Now for some people this will be a lot easier than for others, since there are many people in this world who really don’t even know who they are, but when in doubt just act how you have always acted in the past. Speaking now for myself, what I need you to know is that everything in my life changed in an instant; my family, my everyday routine, my plans, even the way I see and understand life and the world. The last thing I need are more changes, especially in the way my friends and family behave around me.
It’s OK to make a joke, I need to laugh. Think nothing of it if my laughter suddenly turns into tears, this will happen often as it seems that tears and laughter are connected. (I am female, after all)
See how I am doing by actually seeing, or listening; if you ask I can’t express the myriad of feelings I go through in a day and will probably just tell you that I’m fine.
Saying, “I don’t know what to say” and then proceeding to ramble on for 10 minutes saying anything and everything that pops into your head just because you are nervous is understandable, but kind of silly and uncomfortable for both of us. If you don’t know what to say it’s alright, don’t say anything and just be there. Or give a standard ‘I’m sorry for your loss’ type of thing so that we can both move on and be normal with each other again.
Don’t be afraid to talk about my baby, or about anyone else's baby, or anyone else who has passed away, or about anything that you think may remind me of what I no longer have. Trust me, I haven’t forgotten and skirting around certain subjects only amplifies what you are trying to avoid. Every little thing reminds me of him, of what happened, of how much I miss him. The tiniest detail floods my mind with memories, so be patient if I drift out of the conversation sometimes. I want to talk about him, need to, but sometimes am afraid that people will get tired of my constant mentioning him or the affect that his death has had on me.

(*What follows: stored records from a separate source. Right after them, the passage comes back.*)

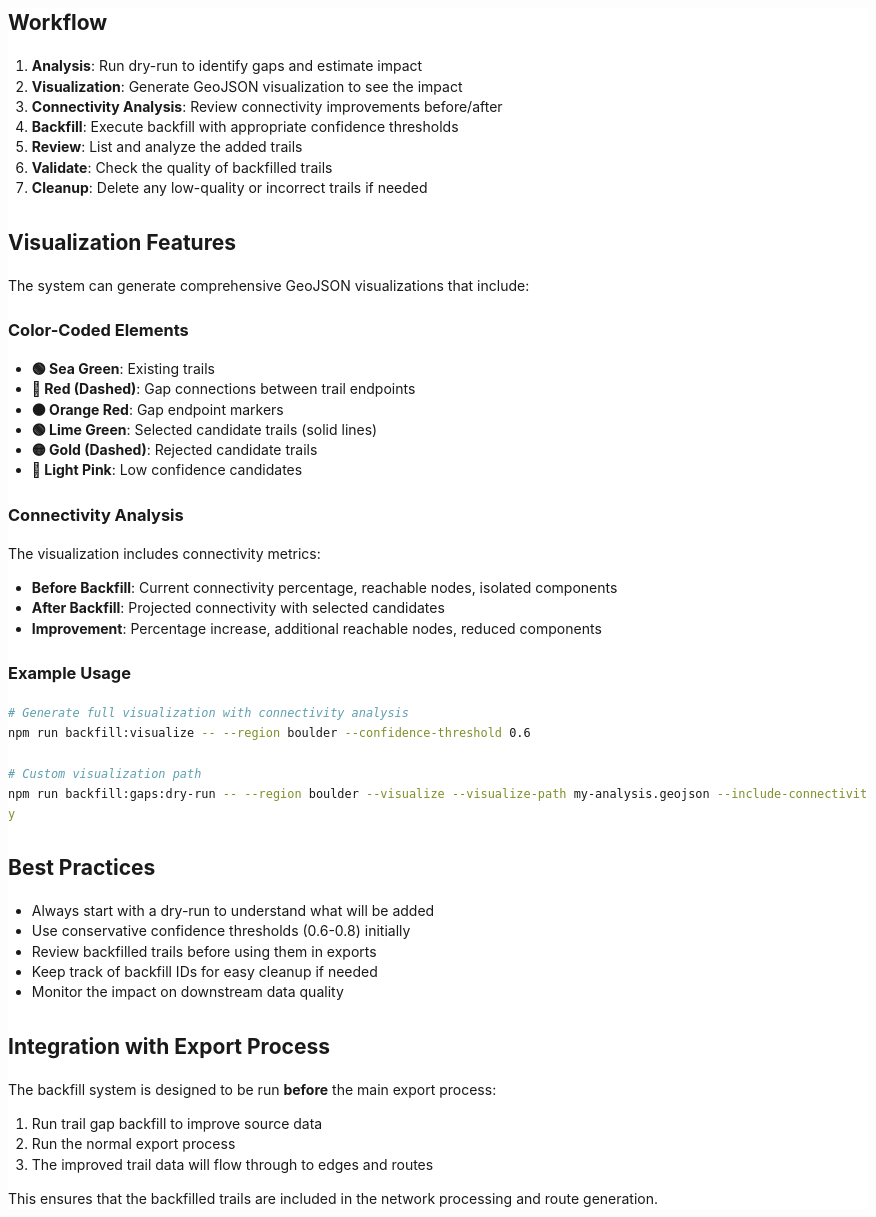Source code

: ## Workflow

1. **Analysis**: Run dry-run to identify gaps and estimate impact
2. **Visualization**: Generate GeoJSON visualization to see the impact
3. **Connectivity Analysis**: Review connectivity improvements before/after
4. **Backfill**: Execute backfill with appropriate confidence thresholds
5. **Review**: List and analyze the added trails
6. **Validate**: Check the quality of backfilled trails
7. **Cleanup**: Delete any low-quality or incorrect trails if needed

## Visualization Features

The system can generate comprehensive GeoJSON visualizations that include:

### Color-Coded Elements
- **🟢 Sea Green**: Existing trails
- **🔴 Red (Dashed)**: Gap connections between trail endpoints
- **🟠 Orange Red**: Gap endpoint markers
- **🟢 Lime Green**: Selected candidate trails (solid lines)
- **🟡 Gold (Dashed)**: Rejected candidate trails
- **🩷 Light Pink**: Low confidence candidates

### Connectivity Analysis
The visualization includes connectivity metrics:
- **Before Backfill**: Current connectivity percentage, reachable nodes, isolated components
- **After Backfill**: Projected connectivity with selected candidates
- **Improvement**: Percentage increase, additional reachable nodes, reduced components

### Example Usage
```bash
# Generate full visualization with connectivity analysis
npm run backfill:visualize -- --region boulder --confidence-threshold 0.6

# Custom visualization path
npm run backfill:gaps:dry-run -- --region boulder --visualize --visualize-path my-analysis.geojson --include-connectivity
```

## Best Practices

- Always start with a dry-run to understand what will be added
- Use conservative confidence thresholds (0.6-0.8) initially
- Review backfilled trails before using them in exports
- Keep track of backfill IDs for easy cleanup if needed
- Monitor the impact on downstream data quality

## Integration with Export Process

The backfill system is designed to be run **before** the main export process:

1. Run trail gap backfill to improve source data
2. Run the normal export process
3. The improved trail data will flow through to edges and routes

This ensures that the backfilled trails are included in the network processing and route generation.
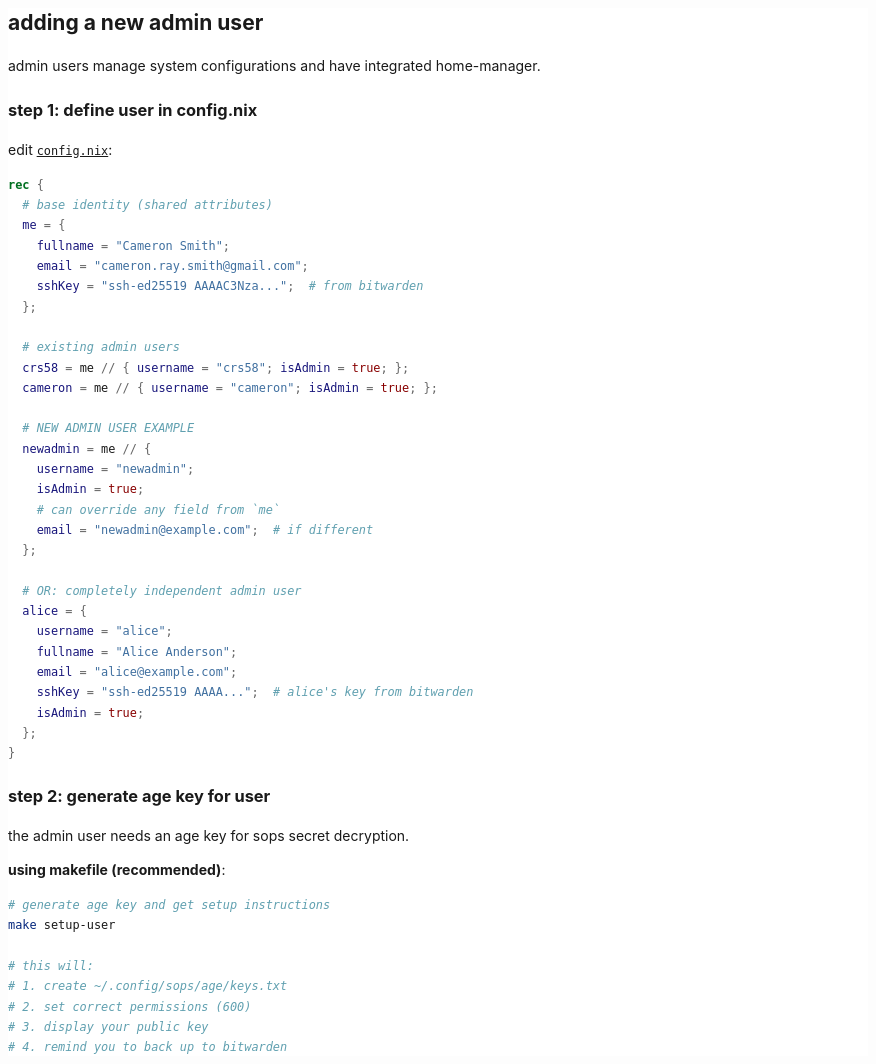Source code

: 
## adding a new admin user

admin users manage system configurations and have integrated home-manager.

### step 1: define user in config.nix

edit [`config.nix`](../config.nix):

```nix
rec {
  # base identity (shared attributes)
  me = {
    fullname = "Cameron Smith";
    email = "cameron.ray.smith@gmail.com";
    sshKey = "ssh-ed25519 AAAAC3Nza...";  # from bitwarden
  };

  # existing admin users
  crs58 = me // { username = "crs58"; isAdmin = true; };
  cameron = me // { username = "cameron"; isAdmin = true; };

  # NEW ADMIN USER EXAMPLE
  newadmin = me // {
    username = "newadmin";
    isAdmin = true;
    # can override any field from `me`
    email = "newadmin@example.com";  # if different
  };

  # OR: completely independent admin user
  alice = {
    username = "alice";
    fullname = "Alice Anderson";
    email = "alice@example.com";
    sshKey = "ssh-ed25519 AAAA...";  # alice's key from bitwarden
    isAdmin = true;
  };
}
```

### step 2: generate age key for user

the admin user needs an age key for sops secret decryption.

**using makefile (recommended)**:

```bash
# generate age key and get setup instructions
make setup-user

# this will:
# 1. create ~/.config/sops/age/keys.txt
# 2. set correct permissions (600)
# 3. display your public key
# 4. remind you to back up to bitwarden
```
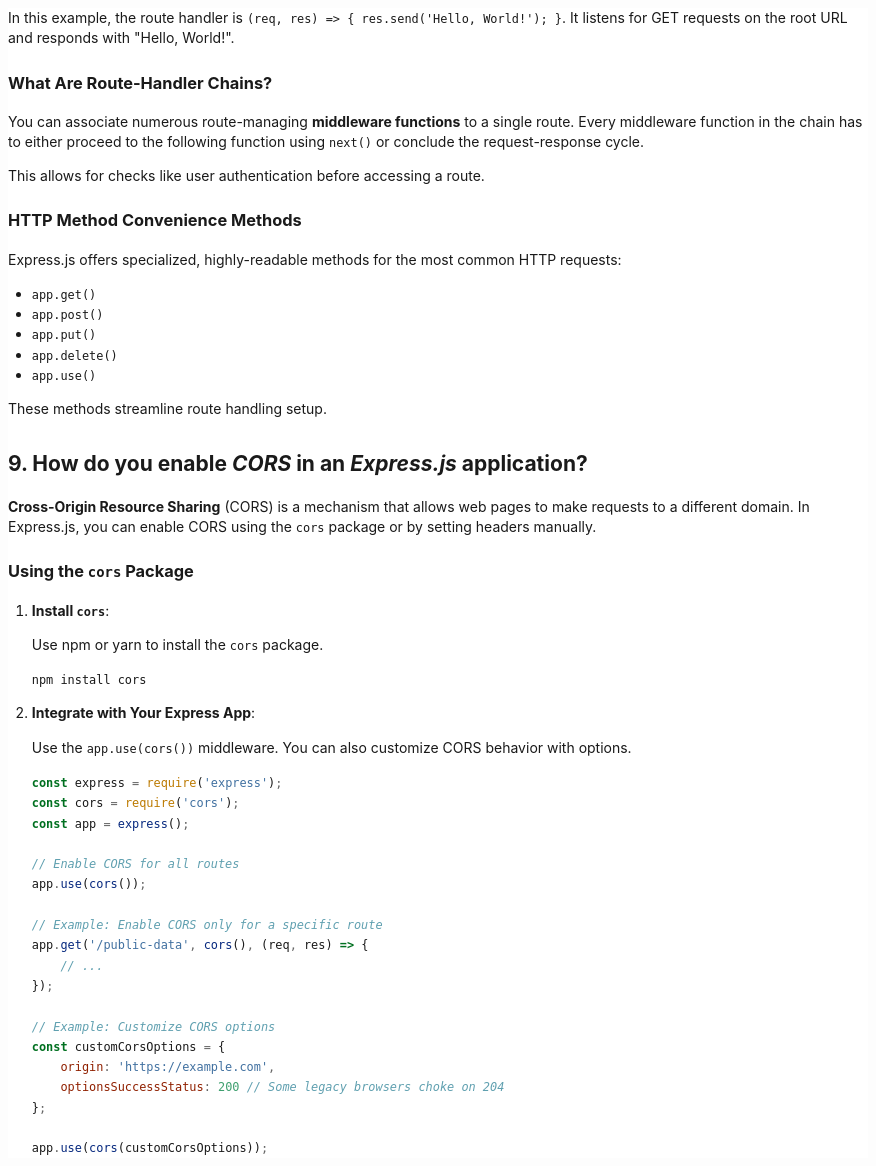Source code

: In this example, the route handler is `(req, res) => { res.send('Hello, World!'); }`. It listens for GET requests on the root URL and responds with "Hello, World!".

### What Are Route-Handler Chains?

You can associate numerous route-managing **middleware functions** to a single route. Every middleware function in the chain has to either proceed to the following function using `next()` or conclude the request-response cycle.

This allows for checks like user authentication before accessing a route.

### HTTP Method Convenience Methods

Express.js offers specialized, highly-readable methods for the most common HTTP requests:

- `app.get()`
- `app.post()`
- `app.put()`
- `app.delete()`
- `app.use()`

These methods streamline route handling setup.
<br>

## 9. How do you enable _CORS_ in an _Express.js_ application?

**Cross-Origin Resource Sharing** (CORS) is a mechanism that allows web pages to make requests to a different domain. In Express.js, you can enable CORS using the `cors` package or by setting headers manually.

### Using the `cors` Package

1. **Install `cors`**:

   Use npm or yarn to install the `cors` package.

   ```bash
   npm install cors
   ```

2. **Integrate with Your Express App**:

   Use the `app.use(cors())` middleware. You can also customize CORS behavior with options.

   ```javascript
   const express = require('express');
   const cors = require('cors');
   const app = express();

   // Enable CORS for all routes
   app.use(cors());

   // Example: Enable CORS only for a specific route
   app.get('/public-data', cors(), (req, res) => {
       // ...
   });

   // Example: Customize CORS options
   const customCorsOptions = {
       origin: 'https://example.com',
       optionsSuccessStatus: 200 // Some legacy browsers choke on 204
   };

   app.use(cors(customCorsOptions));
   ```
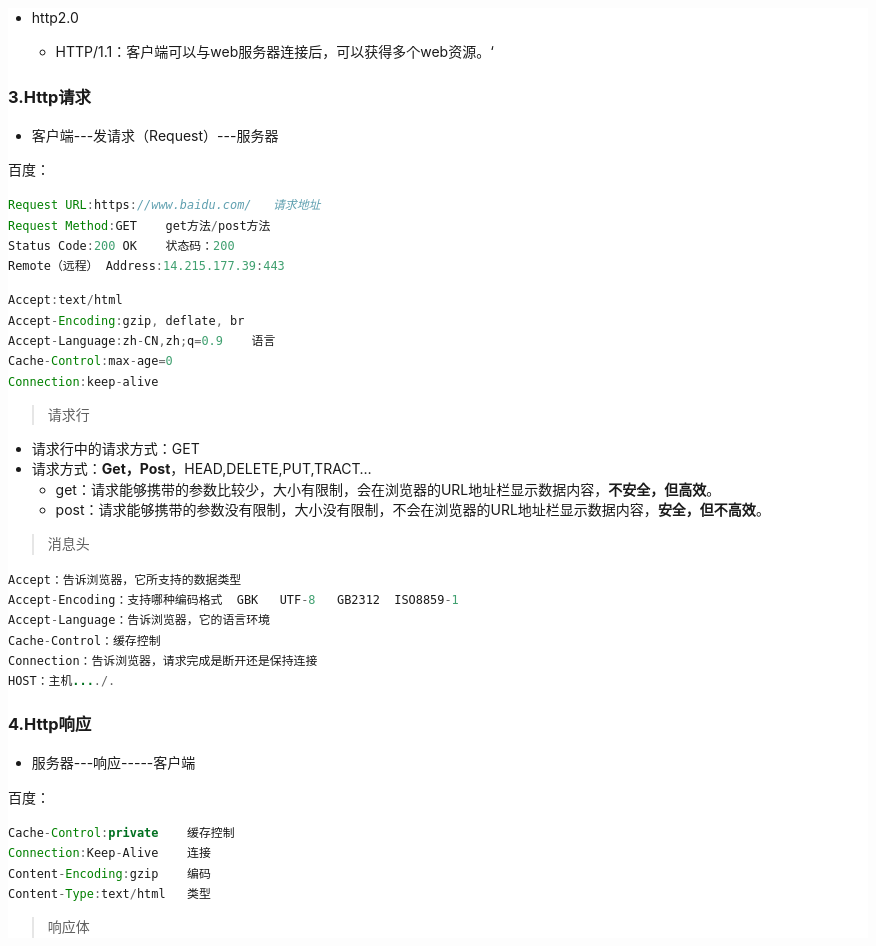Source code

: - http2.0

  - HTTP/1.1：客户端可以与web服务器连接后，可以获得多个web资源。‘


### 3.Http请求

- 客户端---发请求（Request）---服务器

百度：

```java
Request URL:https://www.baidu.com/   请求地址
Request Method:GET    get方法/post方法
Status Code:200 OK    状态码：200
Remote（远程） Address:14.215.177.39:443
```

```java
Accept:text/html  
Accept-Encoding:gzip, deflate, br
Accept-Language:zh-CN,zh;q=0.9    语言
Cache-Control:max-age=0
Connection:keep-alive
```

> 请求行

- 请求行中的请求方式：GET
- 请求方式：**Get，Post**，HEAD,DELETE,PUT,TRACT…
  - get：请求能够携带的参数比较少，大小有限制，会在浏览器的URL地址栏显示数据内容，**不安全，但高效**。
  - post：请求能够携带的参数没有限制，大小没有限制，不会在浏览器的URL地址栏显示数据内容，**安全，但不高效**。

> 消息头

```java
Accept：告诉浏览器，它所支持的数据类型
Accept-Encoding：支持哪种编码格式  GBK   UTF-8   GB2312  ISO8859-1
Accept-Language：告诉浏览器，它的语言环境
Cache-Control：缓存控制
Connection：告诉浏览器，请求完成是断开还是保持连接
HOST：主机..../.
```

### 4.Http响应

- 服务器---响应-----客户端

百度：

```java
Cache-Control:private    缓存控制
Connection:Keep-Alive    连接
Content-Encoding:gzip    编码
Content-Type:text/html   类型
```

> 响应体

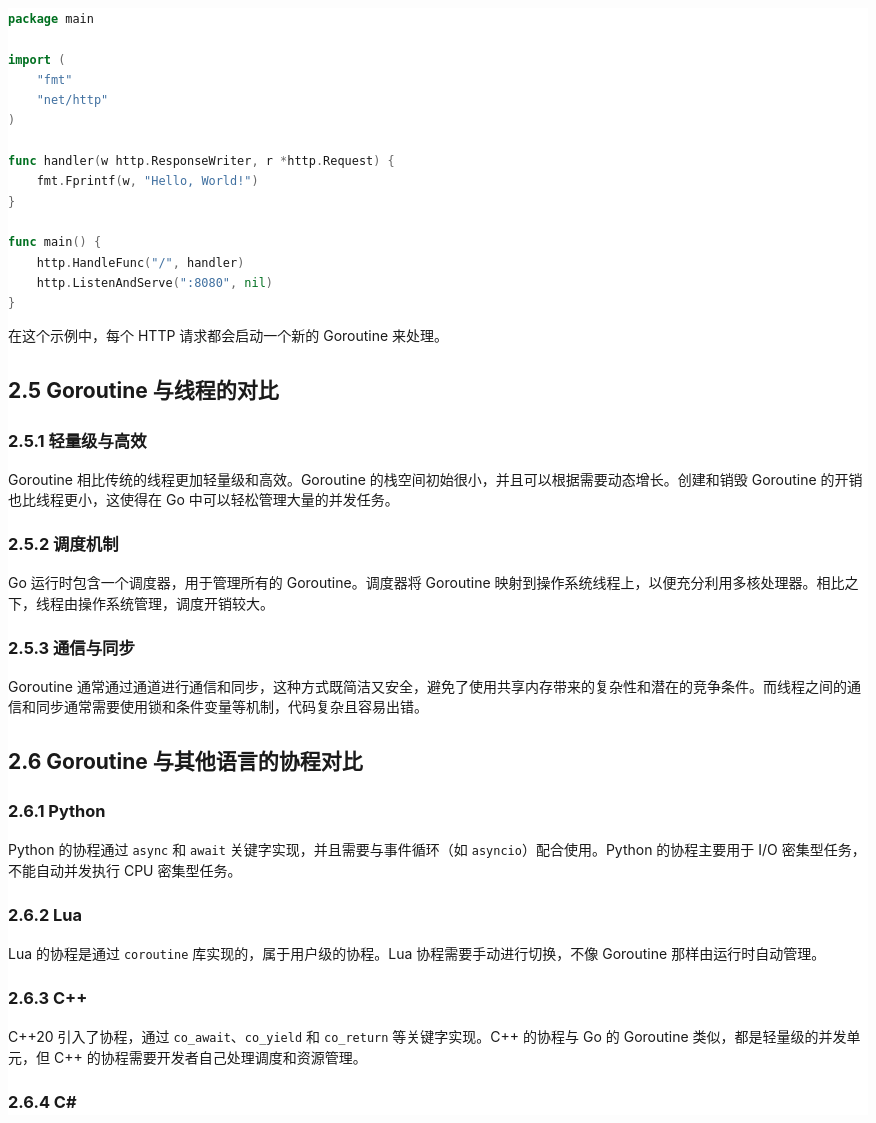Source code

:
 ```go
package main

import (
    "fmt"
    "net/http"
)

func handler(w http.ResponseWriter, r *http.Request) {
    fmt.Fprintf(w, "Hello, World!")
}

func main() {
    http.HandleFunc("/", handler)
    http.ListenAndServe(":8080", nil)
}
```

在这个示例中，每个 HTTP 请求都会启动一个新的 Goroutine 来处理。

## 2.5 Goroutine 与线程的对比

### 2.5.1 轻量级与高效

Goroutine 相比传统的线程更加轻量级和高效。Goroutine 的栈空间初始很小，并且可以根据需要动态增长。创建和销毁 Goroutine 的开销也比线程更小，这使得在 Go 中可以轻松管理大量的并发任务。

### 2.5.2 调度机制

Go 运行时包含一个调度器，用于管理所有的 Goroutine。调度器将 Goroutine 映射到操作系统线程上，以便充分利用多核处理器。相比之下，线程由操作系统管理，调度开销较大。

### 2.5.3 通信与同步

Goroutine 通常通过通道进行通信和同步，这种方式既简洁又安全，避免了使用共享内存带来的复杂性和潜在的竞争条件。而线程之间的通信和同步通常需要使用锁和条件变量等机制，代码复杂且容易出错。

## 2.6 Goroutine 与其他语言的协程对比

### 2.6.1 Python

Python 的协程通过 `async` 和 `await` 关键字实现，并且需要与事件循环（如 `asyncio`）配合使用。Python 的协程主要用于 I/O 密集型任务，不能自动并发执行 CPU 密集型任务。

### 2.6.2 Lua

Lua 的协程是通过 `coroutine` 库实现的，属于用户级的协程。Lua 协程需要手动进行切换，不像 Goroutine 那样由运行时自动管理。

### 2.6.3 C++

C++20 引入了协程，通过 `co_await`、`co_yield` 和 `co_return` 等关键字实现。C++ 的协程与 Go 的 Goroutine 类似，都是轻量级的并发单元，但 C++ 的协程需要开发者自己处理调度和资源管理。

### 2.6.4 C#
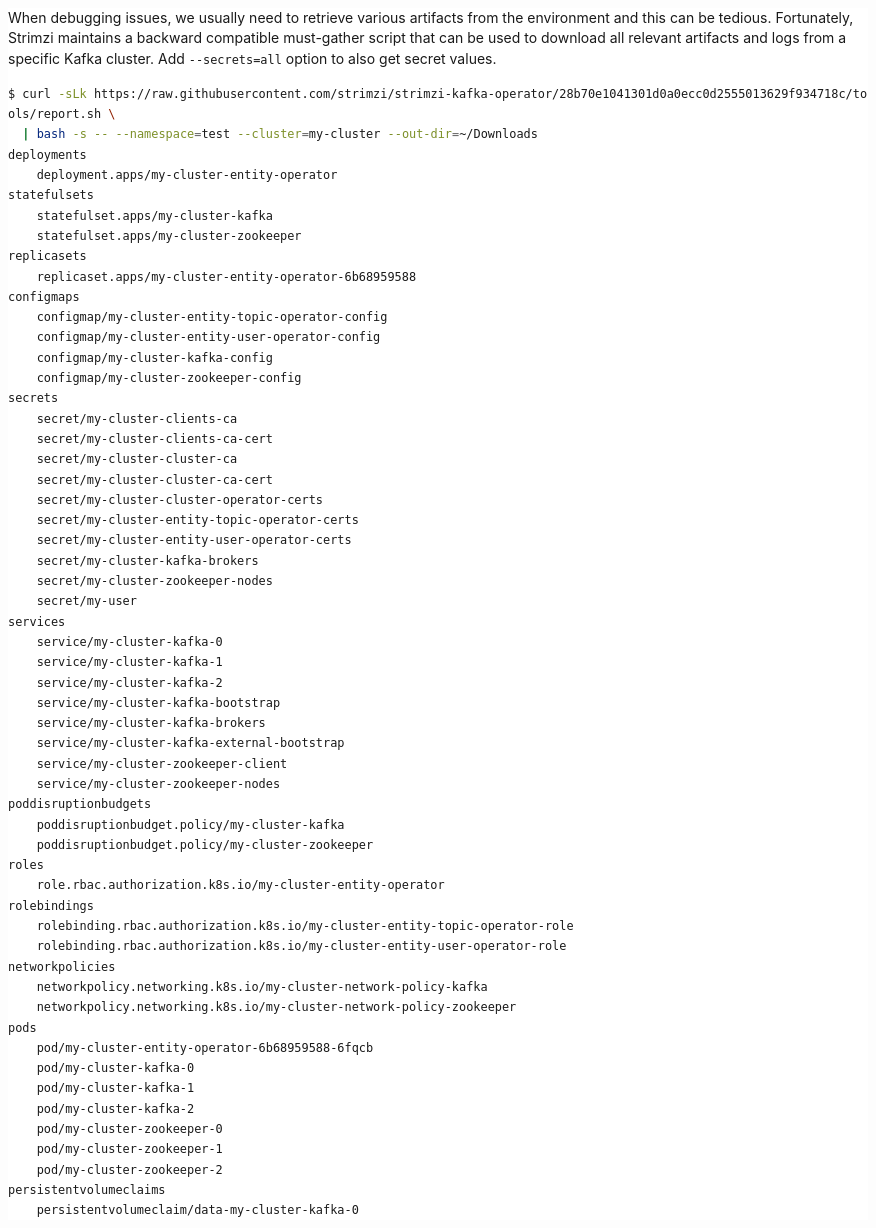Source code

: When debugging issues, we usually need to retrieve various artifacts from the environment and this can be tedious.
Fortunately, Strimzi maintains a backward compatible must-gather script that can be used to download all relevant
artifacts and logs from a specific Kafka cluster. Add `--secrets=all` option to also get secret values.

```sh
$ curl -sLk https://raw.githubusercontent.com/strimzi/strimzi-kafka-operator/28b70e1041301d0a0ecc0d2555013629f934718c/tools/report.sh \
  | bash -s -- --namespace=test --cluster=my-cluster --out-dir=~/Downloads
deployments
    deployment.apps/my-cluster-entity-operator
statefulsets
    statefulset.apps/my-cluster-kafka
    statefulset.apps/my-cluster-zookeeper
replicasets
    replicaset.apps/my-cluster-entity-operator-6b68959588
configmaps
    configmap/my-cluster-entity-topic-operator-config
    configmap/my-cluster-entity-user-operator-config
    configmap/my-cluster-kafka-config
    configmap/my-cluster-zookeeper-config
secrets
    secret/my-cluster-clients-ca
    secret/my-cluster-clients-ca-cert
    secret/my-cluster-cluster-ca
    secret/my-cluster-cluster-ca-cert
    secret/my-cluster-cluster-operator-certs
    secret/my-cluster-entity-topic-operator-certs
    secret/my-cluster-entity-user-operator-certs
    secret/my-cluster-kafka-brokers
    secret/my-cluster-zookeeper-nodes
    secret/my-user
services
    service/my-cluster-kafka-0
    service/my-cluster-kafka-1
    service/my-cluster-kafka-2
    service/my-cluster-kafka-bootstrap
    service/my-cluster-kafka-brokers
    service/my-cluster-kafka-external-bootstrap
    service/my-cluster-zookeeper-client
    service/my-cluster-zookeeper-nodes
poddisruptionbudgets
    poddisruptionbudget.policy/my-cluster-kafka
    poddisruptionbudget.policy/my-cluster-zookeeper
roles
    role.rbac.authorization.k8s.io/my-cluster-entity-operator
rolebindings
    rolebinding.rbac.authorization.k8s.io/my-cluster-entity-topic-operator-role
    rolebinding.rbac.authorization.k8s.io/my-cluster-entity-user-operator-role
networkpolicies
    networkpolicy.networking.k8s.io/my-cluster-network-policy-kafka
    networkpolicy.networking.k8s.io/my-cluster-network-policy-zookeeper
pods
    pod/my-cluster-entity-operator-6b68959588-6fqcb
    pod/my-cluster-kafka-0
    pod/my-cluster-kafka-1
    pod/my-cluster-kafka-2
    pod/my-cluster-zookeeper-0
    pod/my-cluster-zookeeper-1
    pod/my-cluster-zookeeper-2
persistentvolumeclaims
    persistentvolumeclaim/data-my-cluster-kafka-0
```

If you say something insensitive and suddenly realize it don’t try to backpedal or apologize, just smile and we’ll both pretend it never happened.
If I am fine one minute and the next you notice my eyes filling up with tears, keep doing what you are doing. Sometimes the attention is more painful than the memory that made me cry.
You may be grieving with me, but I beg you please don’t tell me what I am experiencing! Telling me that it must be so hard to deal with this certain thing, or that I must miss him so much at this certain time may be helping you, but I don’t really need any help being depressed. It makes me feel very self-conscious and awkward; a conversation about missing a loved one who has died needs to come about naturally. So instead of telling me what I must be feeling tell me how you are feeling, how you miss him or how you have been affected, and then I can reciprocate and it won’t be weird.
In reality, the worst thing that you could say is nothing at all. No matter how hard it is to express yourself to someone who is hurting, completely ignoring what has happened or avoiding the person it happened to is very hurtful, especially if this is someone who you have been or are relatively close to. Not acknowledging a deep loss will only add to it; yes It is hard to know what to say, but guess what? Nothing about this is easy for me either.
That being said, I would like to take a moment to thank every person who sent a message, note, letter or gift, everyone who called or sent emails. I am so blessed and was touched by the outpouring of love and support, and even though I couldn’t respond to each one I am truly thankful to have such an amazing family and sympathetic friends.
This can’t be fixed, nor can I, but that’s OK. This experience is not a one time event - I carry it and my sweet Miguel with me in my heart every day and I don’t want that to change. You may want to, but I don’t need you to take the hurt away. Losing the sorrow would be losing him completely and that would be infinitely worse. I am so thankful that you love me and that you mourn with me, but you can’t make it better and I don’t expect you to. Just be to me who you have always been, because your presence in my life is a blessing and more than enough.